Partinin kapatılmasına ilişkin mahkeme kararının gerekçesinde, Erbakan'ın konuşmalarında halkı Ayasofya'da namaz kılmaya davet etmesi de yer aldı.
Partisinin kapatılmasının ardından Erbakan, arkadaşlarıyla 11 Ekim 1972'de Milli Selamet Partisini (MSP) kurdu. Parti, 1973'teki seçimde 48 milletvekilliği ve 3 senatörlük kazanarak 51 parlamenterle Meclise girdi.
Seçimlerden hemen sonra Cumhuriyet Halk Partisi (CHP) Genel Başkanı Bülent Ecevit ile yapılan görüşmelerin ardından CHP-MSP koalisyon hükümeti kuruldu.
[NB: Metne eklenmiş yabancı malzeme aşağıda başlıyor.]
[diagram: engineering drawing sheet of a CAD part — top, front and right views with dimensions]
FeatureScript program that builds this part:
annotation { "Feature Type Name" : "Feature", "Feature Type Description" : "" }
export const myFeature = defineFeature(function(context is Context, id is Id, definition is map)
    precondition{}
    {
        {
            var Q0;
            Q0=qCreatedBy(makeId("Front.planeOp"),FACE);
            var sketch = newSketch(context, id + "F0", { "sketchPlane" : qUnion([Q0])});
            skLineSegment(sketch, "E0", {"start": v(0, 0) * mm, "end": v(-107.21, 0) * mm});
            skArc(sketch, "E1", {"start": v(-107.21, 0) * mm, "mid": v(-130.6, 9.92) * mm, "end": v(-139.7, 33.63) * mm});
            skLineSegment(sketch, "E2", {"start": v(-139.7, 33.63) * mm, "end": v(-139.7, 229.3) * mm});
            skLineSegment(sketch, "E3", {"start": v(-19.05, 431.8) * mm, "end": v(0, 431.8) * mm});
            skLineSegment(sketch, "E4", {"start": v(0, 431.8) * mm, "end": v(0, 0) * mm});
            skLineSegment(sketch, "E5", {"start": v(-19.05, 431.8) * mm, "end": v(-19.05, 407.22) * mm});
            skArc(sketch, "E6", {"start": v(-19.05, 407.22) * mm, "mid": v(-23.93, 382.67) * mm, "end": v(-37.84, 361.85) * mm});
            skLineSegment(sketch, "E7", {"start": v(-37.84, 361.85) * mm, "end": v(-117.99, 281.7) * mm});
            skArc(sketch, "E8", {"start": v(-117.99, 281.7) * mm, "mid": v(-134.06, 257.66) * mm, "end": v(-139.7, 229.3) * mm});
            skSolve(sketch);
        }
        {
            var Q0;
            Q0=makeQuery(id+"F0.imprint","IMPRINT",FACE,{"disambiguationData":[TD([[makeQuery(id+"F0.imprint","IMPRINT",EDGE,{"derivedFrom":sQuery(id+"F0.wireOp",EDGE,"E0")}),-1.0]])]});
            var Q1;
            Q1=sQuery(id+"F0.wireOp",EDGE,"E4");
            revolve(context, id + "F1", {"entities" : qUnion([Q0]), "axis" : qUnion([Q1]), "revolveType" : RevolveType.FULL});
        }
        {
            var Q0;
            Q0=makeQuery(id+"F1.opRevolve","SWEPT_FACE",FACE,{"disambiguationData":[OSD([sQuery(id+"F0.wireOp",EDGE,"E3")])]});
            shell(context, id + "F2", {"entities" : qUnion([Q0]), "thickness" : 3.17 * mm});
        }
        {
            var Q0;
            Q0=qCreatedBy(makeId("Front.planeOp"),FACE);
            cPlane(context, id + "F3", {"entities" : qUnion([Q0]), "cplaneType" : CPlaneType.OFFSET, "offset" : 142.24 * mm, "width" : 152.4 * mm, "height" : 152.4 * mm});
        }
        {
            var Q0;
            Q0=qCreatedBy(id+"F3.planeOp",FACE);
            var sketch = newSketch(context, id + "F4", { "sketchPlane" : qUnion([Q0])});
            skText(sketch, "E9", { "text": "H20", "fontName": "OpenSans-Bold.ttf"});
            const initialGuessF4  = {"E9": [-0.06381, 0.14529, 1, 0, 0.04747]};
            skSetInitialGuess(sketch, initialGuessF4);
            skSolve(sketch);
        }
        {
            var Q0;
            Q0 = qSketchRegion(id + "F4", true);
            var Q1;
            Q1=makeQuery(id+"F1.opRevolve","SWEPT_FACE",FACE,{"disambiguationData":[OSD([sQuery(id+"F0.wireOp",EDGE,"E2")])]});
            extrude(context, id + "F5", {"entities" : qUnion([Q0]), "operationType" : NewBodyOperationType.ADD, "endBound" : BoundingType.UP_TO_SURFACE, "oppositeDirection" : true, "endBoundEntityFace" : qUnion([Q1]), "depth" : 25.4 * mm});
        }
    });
Erbakan, bu hükümette başbakan yardımcısı olarak görev aldı.
"MÜCAHİT ERBAKAN"
Bu dönemde Kıbrıs sorunu gündeme gelirken, siyasilerce ülkedeki sorunlardan daha fazla Ada'daki gelişmeler üzerine stratejiler üretildi.
Kıbrıs'a 20 Temmuz 1974'te düzenlenen Barış Harekatı'nı güçlü şekilde savunan Erbakan'ın ismi bu dönemde "Mücahit" sıfatıyla kullanılmaya başlandı.
Bülent Ecevit ile Erbakan'ın Kıbrıs meselesi üzerindeki görüş ayrılıkları nedeniyle CHP-MSP hükümeti, 17 Eylül 1974'te dağıldı. Erbakan'ın liderliğindeki MSP, o yıllarda kurulan yeni hükümetlerde ortak oldu.
"11'ler hükümeti", "Milletvekili pazarlığı" ve "Güneş Motel" şaibeleri 1978'de siyasette gündemi belirlerken, 12 Eylül 1980 askeri darbesinde Erbakan ve siyasi hareketi de hedef alındı.
CEZAEVİ SÜRECİ
Milli Selamet Partisince 6 Eylül 1980'de Konya'da düzenlenen Kudüs Mitingi büyük ses getirirken, bu miting partinin kapatılma sebeplerinden birisi olarak gösterildi.
Erbakan'ın bu sürede verdiği mücadele "dava" olarak adlandırıldı. Erbakan'ın "dava" için yetiştirdiği nesil, yeni Türkiye inşasında bunu temel aldı.
Darbeden sonra İzmir'de uzun süre gözaltında kalan Erbakan, daha sonra çıkarıldığı mahkemece tutuklandı ve 9 ay cezaevinde kaldı.
Erbakan, cezaevinden çıktıktan sonra yeni parti kurma çalışmalarını başlattı.